ELECTION SECURITYCash-Strapped Election Offices Have Fewer Resources After Bans on Private Grants

By Matt Vasilogambros

Published 24 April 2024

Pushed by conservative activists over the last four years, 28 states have banned outside funding in elections over the past four years. These activists based their campaign on claims, rejected by the courts and federal regulators, that such private grants – for example, by Facebook founder Mark Zuckerberg and his wife, Priscilla Chan — during the 2020 presidential election benefitted democratic voters.

This month, Wisconsin joined 27 other states that have banned or restricted local governments’ use of private donations to run cash-strapped election offices, buy voting equipment or hire poll workers for Election Day.

All of the state laws came in the past four years, pushed by conservative lawmakers and activists who claim that Democratic voters disproportionately benefited from hundreds of millions of dollars in grants primarily funded by Facebook founder Mark Zuckerberg and his wife, Priscilla Chan, during the 2020 presidential election.

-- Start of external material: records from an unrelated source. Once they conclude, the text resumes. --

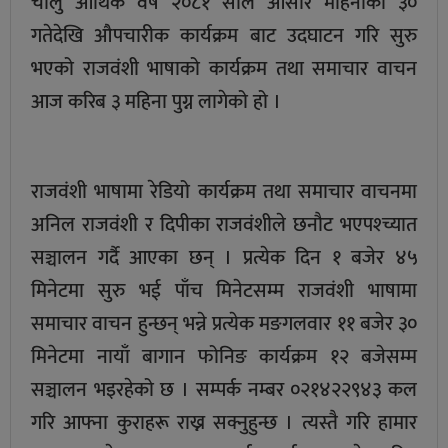
चालु आर्थिक वर्ष २०८१ साल आसार महिनाको ३०
गतेदेखि औपचारीक कार्यक्रम बाट उदघाटन गरि सुरु
भएको राजवंशी भाषाको कार्यक्रम तथा समाचार वाचन
आज करिब ३ महिना पुग्न लागेको हो ।
राजवंशी भाषामा रेडियो कार्यक्रम तथा समाचार वाचनमा
अनिल राजवंशी र दिपीका राजवंशीले छनौट भएपश्च्यात
सञ्चालन गर्दै आएका छन् । प्रत्येक दिन १ बजेर ४५
मिनेटमा सुरु भई पाँच मिनेटसम्म राजवंशी भाषामा
समाचार वाचन हुन्छन् भन्ने प्रत्येक मङगलवार ११ बजेर ३०
मिनेटमा नायाँ बागान फोनिङ कार्यक्रम १२ बजेसम्म
सञ्चालन भइरहेको छ । सम्पर्क नम्बर ०२१४२२९४३ कल
गरि आफ्ना कुराहरू राख्न सक्नुहुन्छ । त्यस्तै गरि हामार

Courts and federal regulators have rejected those claims, but the debate over the role of outside money reveals a broader worry among election experts, who say there are significant shortcomings in local government funding of election offices. That includes not just Election Day duties and vote counting, but also the year-round administrative work of maintaining voter rolls and taking care of and updating voting equipment.

Local municipal budgets are tight, and they vary depending on the tax base. It can be hard to justify a new ballot-counting machine when there are potholes to fix or schools to fund.

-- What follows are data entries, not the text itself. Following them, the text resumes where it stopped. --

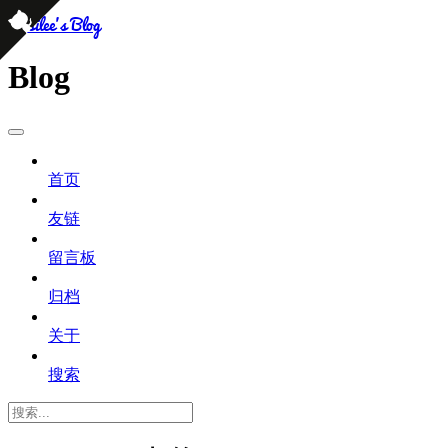
persilee's Blog
Blog
首页
友链
留言板
归档
关于
搜索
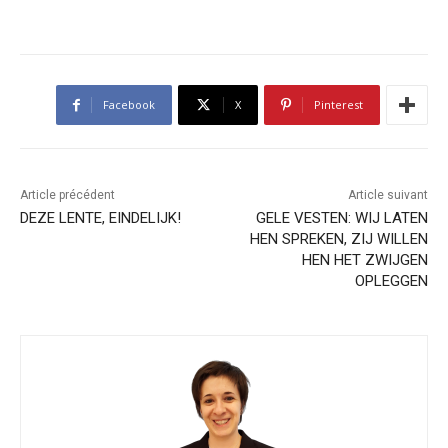
Facebook
X
Pinterest
Article précédent
Article suivant
DEZE LENTE, EINDELIJK!
GELE VESTEN: WIJ LATEN
HEN SPREKEN, ZIJ WILLEN
HEN HET ZWIJGEN
OPLEGGEN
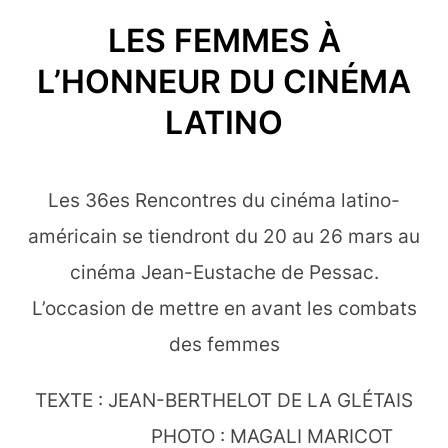
LES FEMMES À
L’HONNEUR DU CINÉMA
LATINO
Les 36es Rencontres du cinéma latino-
américain se tiendront du 20 au 26 mars au
cinéma Jean-Eustache de Pessac.
L’occasion de mettre en avant les combats
des femmes
TEXTE : JEAN-BERTHELOT DE LA GLÉTAIS
PHOTO : MAGALI MARICOT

The ongoing funding uncertainty is untenable, said Tammy Patrick, the chief executive officer for programs at the National Association of Election Officials. Election officials need to have consistent funding to know they can replace outdated equipment and provide a secure and efficient voting experience, she said.

“Ultimately and ideally, we wouldn’t need to run such a critical function of our democracy relying on volunteers or donations,” said Patrick, who is leading a national initiative to promote election funding. “Everyone wants our elections to be secure, accessible, legitimate. And in order to have that, we have to support our election administrators.”

Funding Democracy
Counting ballots at 2:30 a.m. on election night in 2020, Dusty Farmer, the election clerk of Oshtemo Township, Michigan, realized she should have chosen a high-speed ballot tabulator.

When Michigan voters amended the state constitution in 2018 to allow for voting absentee without having to provide an excuse to officials, the number of mail-in ballots shot up and townships had to find a way to process those new ballots. Farmer opted for the less expensive, slower ballot processors.

After two years of lobbying her local board, she was able to secure the $40,000 high-speed counting machines last year — a “big investment” ahead of the 2024 election, she said.